Sensenbrenner’s USA Freedom Act would address librarians’ concerns by raising the legal standards used to justify dragnet-style collection of business records, including library logs and — not incidentally — gun registries and other types of commercial data.
That’s why Sensenbrenner’s bill has won the support of the National Rifle Association (NRA) as well as civil liberties groups such as the ACLU and the American Library Association.
Administration officials emphasize that when it comes to Internet and telephone surveillance, NSA bulk data collection is limited to the timing, duration, and end-points of electronic communications. This so-called metadata does not include the contents of those communications.
But critics emphasize the sweep and scope of those operations, which they say target foreigners by obtaining the communications records of unsuspecting Americans. “The slow trickle of revelations that began in June about NSA spying have exposed the most intrusive and secretive programs in American history,” Sensenbrenner said.
Sensenbrenner, chairman of a House panel on crime, terrorism and homeland security, has teamed up with Vermont Democrat Patrick Leahy, who chairs the Senate Judiciary Committee. In addition to curbing bulk collection of Americans’ communications records, their bill would increase transparency and oversight over the Foreign Intelligence Surveillance Court, which approves surveillance warrants against suspected foreign agents inside the country.
So far, they’ve enlisted the support of 18 senators and 115 House members, including Minnesota Democrats Keith Ellison and Betty McCollum.
McCollum said that while monitoring communications is an “essential” security tool, the NSA’s surveillance of law-abiding U.S. citizens is “an abuse of our privacy and basic civil liberties.”

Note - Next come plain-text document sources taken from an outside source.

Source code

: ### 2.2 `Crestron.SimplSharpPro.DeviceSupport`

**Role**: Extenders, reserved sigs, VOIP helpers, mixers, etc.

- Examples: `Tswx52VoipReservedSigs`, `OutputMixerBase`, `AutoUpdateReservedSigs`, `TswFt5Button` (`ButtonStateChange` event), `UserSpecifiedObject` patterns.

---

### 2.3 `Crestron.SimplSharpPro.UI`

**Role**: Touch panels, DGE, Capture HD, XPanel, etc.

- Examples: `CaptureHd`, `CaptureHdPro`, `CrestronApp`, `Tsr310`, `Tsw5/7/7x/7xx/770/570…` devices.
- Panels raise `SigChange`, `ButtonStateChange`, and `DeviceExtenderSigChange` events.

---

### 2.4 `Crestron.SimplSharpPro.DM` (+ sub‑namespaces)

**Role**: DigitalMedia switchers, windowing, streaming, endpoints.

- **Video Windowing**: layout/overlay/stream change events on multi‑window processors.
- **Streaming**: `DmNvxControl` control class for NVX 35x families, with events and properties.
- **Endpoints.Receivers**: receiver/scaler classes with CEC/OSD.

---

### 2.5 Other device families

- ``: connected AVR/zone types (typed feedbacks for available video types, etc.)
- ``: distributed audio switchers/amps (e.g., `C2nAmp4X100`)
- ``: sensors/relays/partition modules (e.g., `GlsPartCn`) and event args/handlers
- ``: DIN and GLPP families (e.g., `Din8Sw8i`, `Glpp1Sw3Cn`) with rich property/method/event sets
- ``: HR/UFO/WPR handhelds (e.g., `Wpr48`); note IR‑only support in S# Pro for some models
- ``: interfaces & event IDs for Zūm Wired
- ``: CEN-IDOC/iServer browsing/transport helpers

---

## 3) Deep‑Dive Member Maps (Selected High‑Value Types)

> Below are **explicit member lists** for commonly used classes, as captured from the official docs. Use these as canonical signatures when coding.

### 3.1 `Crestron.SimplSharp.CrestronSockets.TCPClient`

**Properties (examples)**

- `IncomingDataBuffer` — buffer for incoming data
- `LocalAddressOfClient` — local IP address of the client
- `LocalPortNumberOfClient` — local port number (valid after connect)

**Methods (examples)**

Minnesota Democrats Amy Klobuchar and Al Franken, both members of the Senate Judiciary Committee, have yet to take a position on the bill, though Klobuchar said she favors allowing libraries to publicly disclose government requests for patrons’ data.
Franken, chairman of a Judiciary panel on privacy and technology, has introduced more limited legislation that would require greater transparency in government surveillance programs.
While lobbying giants from Microsoft to the NRA ramp up the pressure in Washington, Clark says individual librarians like her can only do so much. That includes helping students research voting records and contact members of Congress.